74) If not, do you appreciate the fact I was still willing to raise him?

75) I knew I had lost already, though I am sure you pondered the choice. You did ponder the decision between us, yes?

76) No matter, did you enjoy singing again?

77) Was it everything you wanted it to be and more? You deserve more.

78) Could you tell my hand had been shaking when I wrote the note?

79) Did you know I had the rose since that morning?

80) When Gustave fetched me, a strange chance even running into him on that damn island, had you died happy, Christine? Had you died loved?

81) I was in shock when I found you, can you forgive me for not immediately crying?

82) Can you blame me for letting loose years of pent up frustration into my tears?

83) Do you consider me less for it… or possibly more?

84) Are you proud that both Erik and I raised your son together?

85) Would you have wanted us to be friends had you lived?

86) Are you upset with me for bringing around my American cousin which your lover fell in love with?

87) Is it my place to assure you he loved you more?

88) On a scale of one to ten, one being abysmal hate, and ten being true affection, what would you rate my second wife?

89) Do you think I even deserved her? (I know I don't.)

90) Would you have been her friend had all things gone well?

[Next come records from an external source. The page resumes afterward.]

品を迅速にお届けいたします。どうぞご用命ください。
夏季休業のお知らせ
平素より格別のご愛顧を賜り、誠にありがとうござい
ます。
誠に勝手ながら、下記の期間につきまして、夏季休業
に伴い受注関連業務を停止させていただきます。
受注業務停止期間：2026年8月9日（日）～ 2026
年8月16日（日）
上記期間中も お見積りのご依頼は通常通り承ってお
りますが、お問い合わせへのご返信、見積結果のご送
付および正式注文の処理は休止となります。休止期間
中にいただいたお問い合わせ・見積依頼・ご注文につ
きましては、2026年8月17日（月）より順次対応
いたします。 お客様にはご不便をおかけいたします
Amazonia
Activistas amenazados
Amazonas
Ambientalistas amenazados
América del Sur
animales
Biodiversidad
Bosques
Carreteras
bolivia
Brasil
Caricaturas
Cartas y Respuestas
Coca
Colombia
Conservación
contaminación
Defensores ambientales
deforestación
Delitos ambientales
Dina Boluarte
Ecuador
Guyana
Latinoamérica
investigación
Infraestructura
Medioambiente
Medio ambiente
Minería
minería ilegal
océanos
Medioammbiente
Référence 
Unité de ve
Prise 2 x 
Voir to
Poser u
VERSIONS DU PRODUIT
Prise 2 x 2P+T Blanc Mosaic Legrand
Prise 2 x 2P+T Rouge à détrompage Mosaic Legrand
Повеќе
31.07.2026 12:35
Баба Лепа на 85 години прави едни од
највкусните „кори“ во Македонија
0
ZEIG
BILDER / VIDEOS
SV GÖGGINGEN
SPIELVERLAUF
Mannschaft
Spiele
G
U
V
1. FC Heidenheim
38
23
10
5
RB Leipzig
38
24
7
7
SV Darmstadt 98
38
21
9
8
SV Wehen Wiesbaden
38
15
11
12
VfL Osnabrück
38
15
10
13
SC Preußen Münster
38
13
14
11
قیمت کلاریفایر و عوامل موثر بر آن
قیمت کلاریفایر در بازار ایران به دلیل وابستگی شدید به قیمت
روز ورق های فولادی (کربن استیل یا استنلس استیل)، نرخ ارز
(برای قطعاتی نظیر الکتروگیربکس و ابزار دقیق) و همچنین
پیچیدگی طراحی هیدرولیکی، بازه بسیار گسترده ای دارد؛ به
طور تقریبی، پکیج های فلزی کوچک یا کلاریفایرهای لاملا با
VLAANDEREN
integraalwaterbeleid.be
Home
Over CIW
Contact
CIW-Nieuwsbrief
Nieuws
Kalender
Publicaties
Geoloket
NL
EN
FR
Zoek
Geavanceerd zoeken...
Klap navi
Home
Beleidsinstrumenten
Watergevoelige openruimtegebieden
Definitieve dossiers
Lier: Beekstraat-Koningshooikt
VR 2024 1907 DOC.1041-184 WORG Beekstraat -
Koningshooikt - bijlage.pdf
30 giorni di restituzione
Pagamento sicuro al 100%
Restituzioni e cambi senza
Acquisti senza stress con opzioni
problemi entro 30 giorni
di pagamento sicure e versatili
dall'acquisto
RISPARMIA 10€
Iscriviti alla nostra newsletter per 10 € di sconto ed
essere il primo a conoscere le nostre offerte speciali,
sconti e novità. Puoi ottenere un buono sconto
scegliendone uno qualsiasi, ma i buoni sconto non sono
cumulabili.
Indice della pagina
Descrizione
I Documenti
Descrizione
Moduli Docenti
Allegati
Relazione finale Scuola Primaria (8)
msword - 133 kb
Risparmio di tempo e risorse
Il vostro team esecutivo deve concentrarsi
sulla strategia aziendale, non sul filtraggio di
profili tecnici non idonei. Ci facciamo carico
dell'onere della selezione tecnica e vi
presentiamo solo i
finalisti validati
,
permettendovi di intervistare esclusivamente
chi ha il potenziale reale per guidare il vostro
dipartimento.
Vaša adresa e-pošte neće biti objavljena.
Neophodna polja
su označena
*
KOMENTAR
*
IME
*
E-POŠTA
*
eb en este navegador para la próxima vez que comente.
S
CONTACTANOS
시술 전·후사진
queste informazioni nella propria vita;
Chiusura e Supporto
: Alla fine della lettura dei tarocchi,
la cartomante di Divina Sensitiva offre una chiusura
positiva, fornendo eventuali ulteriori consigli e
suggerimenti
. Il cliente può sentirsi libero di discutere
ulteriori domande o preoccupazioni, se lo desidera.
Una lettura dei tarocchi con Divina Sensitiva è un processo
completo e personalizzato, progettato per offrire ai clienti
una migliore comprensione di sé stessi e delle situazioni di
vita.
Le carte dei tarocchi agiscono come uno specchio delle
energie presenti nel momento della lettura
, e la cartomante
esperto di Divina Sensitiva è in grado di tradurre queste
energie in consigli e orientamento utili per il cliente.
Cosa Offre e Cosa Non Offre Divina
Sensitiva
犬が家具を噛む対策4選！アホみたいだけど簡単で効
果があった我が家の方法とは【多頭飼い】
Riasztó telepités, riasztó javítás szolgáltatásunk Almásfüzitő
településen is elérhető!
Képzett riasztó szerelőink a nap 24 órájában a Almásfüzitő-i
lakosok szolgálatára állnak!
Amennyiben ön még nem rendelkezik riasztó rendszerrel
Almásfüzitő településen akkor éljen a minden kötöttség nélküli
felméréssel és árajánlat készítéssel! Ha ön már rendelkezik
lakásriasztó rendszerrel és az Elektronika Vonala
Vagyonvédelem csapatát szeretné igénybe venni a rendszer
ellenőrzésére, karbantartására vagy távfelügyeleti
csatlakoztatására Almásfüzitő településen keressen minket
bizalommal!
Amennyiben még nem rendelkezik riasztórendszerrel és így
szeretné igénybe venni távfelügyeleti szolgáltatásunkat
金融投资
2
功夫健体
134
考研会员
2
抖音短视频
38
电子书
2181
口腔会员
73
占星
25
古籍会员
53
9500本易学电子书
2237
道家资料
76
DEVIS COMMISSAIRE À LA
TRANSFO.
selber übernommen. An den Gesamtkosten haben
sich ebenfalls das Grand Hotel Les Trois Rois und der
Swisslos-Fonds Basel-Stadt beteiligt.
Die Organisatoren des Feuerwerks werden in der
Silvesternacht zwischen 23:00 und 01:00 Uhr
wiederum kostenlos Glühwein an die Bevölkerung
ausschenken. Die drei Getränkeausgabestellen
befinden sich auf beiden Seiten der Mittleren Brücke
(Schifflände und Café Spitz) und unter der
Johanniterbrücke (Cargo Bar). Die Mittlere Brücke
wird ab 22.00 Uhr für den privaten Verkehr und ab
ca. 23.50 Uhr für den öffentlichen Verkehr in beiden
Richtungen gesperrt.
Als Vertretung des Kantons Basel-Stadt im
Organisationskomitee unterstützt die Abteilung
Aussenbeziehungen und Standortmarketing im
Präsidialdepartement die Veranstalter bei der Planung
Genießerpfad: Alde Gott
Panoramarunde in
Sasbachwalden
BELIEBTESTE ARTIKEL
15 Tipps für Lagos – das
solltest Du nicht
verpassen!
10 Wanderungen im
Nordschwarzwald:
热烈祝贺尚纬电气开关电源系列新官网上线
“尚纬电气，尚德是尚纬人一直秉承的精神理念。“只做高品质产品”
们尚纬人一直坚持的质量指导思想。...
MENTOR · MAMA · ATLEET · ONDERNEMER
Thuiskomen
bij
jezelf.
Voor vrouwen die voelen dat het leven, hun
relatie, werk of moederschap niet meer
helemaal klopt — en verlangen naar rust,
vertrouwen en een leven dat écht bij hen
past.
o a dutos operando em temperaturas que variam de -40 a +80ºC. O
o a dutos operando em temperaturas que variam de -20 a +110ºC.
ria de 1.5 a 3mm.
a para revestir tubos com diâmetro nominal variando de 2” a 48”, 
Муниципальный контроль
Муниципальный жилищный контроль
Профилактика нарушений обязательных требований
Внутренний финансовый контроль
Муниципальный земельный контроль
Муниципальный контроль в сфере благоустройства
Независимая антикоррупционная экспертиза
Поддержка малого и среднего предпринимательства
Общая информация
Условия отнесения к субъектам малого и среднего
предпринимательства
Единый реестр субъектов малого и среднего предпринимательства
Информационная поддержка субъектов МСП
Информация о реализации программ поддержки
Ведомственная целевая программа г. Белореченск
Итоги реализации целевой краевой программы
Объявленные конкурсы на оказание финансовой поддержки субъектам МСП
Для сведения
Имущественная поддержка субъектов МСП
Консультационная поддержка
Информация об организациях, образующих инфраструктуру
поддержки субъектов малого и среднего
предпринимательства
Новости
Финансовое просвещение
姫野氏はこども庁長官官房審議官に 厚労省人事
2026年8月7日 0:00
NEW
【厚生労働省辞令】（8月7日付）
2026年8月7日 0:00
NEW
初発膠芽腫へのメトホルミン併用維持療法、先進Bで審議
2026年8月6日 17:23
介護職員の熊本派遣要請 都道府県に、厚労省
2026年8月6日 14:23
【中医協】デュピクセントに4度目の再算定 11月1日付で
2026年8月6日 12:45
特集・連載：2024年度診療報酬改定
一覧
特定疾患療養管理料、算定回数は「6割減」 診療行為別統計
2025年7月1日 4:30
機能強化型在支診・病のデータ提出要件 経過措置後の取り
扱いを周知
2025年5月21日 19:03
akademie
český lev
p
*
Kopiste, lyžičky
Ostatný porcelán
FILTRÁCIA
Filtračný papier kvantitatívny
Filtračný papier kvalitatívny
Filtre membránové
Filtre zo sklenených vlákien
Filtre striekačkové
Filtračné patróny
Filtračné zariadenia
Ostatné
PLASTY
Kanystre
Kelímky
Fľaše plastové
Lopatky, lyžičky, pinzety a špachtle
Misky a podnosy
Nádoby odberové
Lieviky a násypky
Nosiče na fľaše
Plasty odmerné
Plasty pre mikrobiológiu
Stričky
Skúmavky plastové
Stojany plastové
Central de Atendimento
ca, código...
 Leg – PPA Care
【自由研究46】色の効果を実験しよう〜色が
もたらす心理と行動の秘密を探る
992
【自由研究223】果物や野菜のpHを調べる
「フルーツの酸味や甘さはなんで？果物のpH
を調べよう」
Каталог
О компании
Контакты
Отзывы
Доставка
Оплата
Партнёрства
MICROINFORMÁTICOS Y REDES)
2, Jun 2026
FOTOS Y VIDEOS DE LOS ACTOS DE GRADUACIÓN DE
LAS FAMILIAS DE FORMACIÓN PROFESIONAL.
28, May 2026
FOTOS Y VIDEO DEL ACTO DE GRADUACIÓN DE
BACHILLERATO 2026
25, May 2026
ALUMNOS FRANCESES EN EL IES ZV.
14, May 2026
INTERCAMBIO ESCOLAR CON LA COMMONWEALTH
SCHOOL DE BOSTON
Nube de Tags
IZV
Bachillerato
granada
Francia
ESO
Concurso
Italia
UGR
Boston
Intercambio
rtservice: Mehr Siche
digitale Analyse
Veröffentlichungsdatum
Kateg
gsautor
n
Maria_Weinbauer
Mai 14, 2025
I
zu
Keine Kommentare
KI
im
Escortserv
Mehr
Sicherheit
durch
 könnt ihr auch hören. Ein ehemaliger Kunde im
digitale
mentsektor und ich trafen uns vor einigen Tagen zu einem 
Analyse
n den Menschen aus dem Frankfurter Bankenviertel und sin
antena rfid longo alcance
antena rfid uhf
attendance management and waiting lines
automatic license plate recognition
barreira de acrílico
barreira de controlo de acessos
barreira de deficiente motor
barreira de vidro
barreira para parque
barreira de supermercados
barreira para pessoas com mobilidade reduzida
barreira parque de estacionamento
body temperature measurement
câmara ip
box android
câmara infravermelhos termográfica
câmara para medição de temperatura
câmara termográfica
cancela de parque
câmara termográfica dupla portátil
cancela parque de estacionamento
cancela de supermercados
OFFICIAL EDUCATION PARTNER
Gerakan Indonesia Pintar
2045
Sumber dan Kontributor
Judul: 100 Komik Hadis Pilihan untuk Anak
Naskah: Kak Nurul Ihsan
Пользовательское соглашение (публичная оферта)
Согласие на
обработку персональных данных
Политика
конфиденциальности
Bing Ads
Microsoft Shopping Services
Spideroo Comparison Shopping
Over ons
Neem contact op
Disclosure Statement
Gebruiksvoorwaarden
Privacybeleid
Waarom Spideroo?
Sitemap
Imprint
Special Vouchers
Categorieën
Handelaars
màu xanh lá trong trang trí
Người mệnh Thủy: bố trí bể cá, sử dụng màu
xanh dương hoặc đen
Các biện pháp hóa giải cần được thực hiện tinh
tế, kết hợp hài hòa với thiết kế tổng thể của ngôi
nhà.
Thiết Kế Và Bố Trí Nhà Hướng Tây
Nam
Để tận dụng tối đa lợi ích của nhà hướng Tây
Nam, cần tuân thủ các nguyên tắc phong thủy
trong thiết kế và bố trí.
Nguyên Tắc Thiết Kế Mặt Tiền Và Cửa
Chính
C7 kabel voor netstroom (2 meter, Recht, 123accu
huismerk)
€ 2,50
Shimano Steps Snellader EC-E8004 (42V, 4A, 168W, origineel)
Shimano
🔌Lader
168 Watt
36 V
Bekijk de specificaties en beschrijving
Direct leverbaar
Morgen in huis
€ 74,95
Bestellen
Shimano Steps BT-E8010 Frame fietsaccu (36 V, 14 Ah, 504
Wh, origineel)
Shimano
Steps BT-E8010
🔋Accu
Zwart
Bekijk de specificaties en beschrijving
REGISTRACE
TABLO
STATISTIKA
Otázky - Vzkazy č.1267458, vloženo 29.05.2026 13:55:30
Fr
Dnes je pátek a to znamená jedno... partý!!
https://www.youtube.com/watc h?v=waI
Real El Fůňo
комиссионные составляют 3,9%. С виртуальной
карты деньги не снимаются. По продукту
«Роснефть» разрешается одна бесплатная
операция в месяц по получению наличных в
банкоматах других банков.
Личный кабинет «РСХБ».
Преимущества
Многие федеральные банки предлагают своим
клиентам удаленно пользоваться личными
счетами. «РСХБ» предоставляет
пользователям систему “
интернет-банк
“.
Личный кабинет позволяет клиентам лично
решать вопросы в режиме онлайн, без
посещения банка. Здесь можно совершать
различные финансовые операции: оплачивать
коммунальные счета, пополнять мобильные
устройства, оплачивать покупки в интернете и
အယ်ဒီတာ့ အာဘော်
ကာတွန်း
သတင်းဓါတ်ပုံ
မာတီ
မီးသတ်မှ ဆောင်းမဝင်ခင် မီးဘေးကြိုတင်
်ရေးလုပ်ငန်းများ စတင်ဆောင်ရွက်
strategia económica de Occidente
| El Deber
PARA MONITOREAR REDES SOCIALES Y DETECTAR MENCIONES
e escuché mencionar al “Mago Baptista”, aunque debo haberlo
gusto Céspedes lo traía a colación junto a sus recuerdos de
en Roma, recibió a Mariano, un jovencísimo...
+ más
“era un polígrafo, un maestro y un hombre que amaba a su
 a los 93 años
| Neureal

91) Would you have been mine?

92) Erik inquired as well, but I would like my own answer, Little Lottie. Do you like Gustave's wife? (We certainly did. She was more than we could have asked for him. Completely outgoing and the light of his life. I wish I had been that for you more.)

93) Did you welcome your first grandchild in the heavens?

94) Was it a boy or a girl?

95) Did you present them to Erik when he arrived?

96) Did you welcome him with the open arms I am envisioning?

97) Would you do the same for me? (Simply as a previous spouse, not in love. I ask only a little of you.)

98) When you watch us from above, the two of you probably swooned in one-another's arms, are you happy with what you see? With the three babies your son had? With the wife Erik left behind playing grandmother? And myself and my own wife like distant relatives?

99) If I get up there, do you anticipate the moment the three of us will welcome Erik's widow as much as I do? (I could not help myself, this has become too heavy to bare.)

100) Are you as surprised as I am that I ended up in the same place as you and your beloved? I had worried, you know?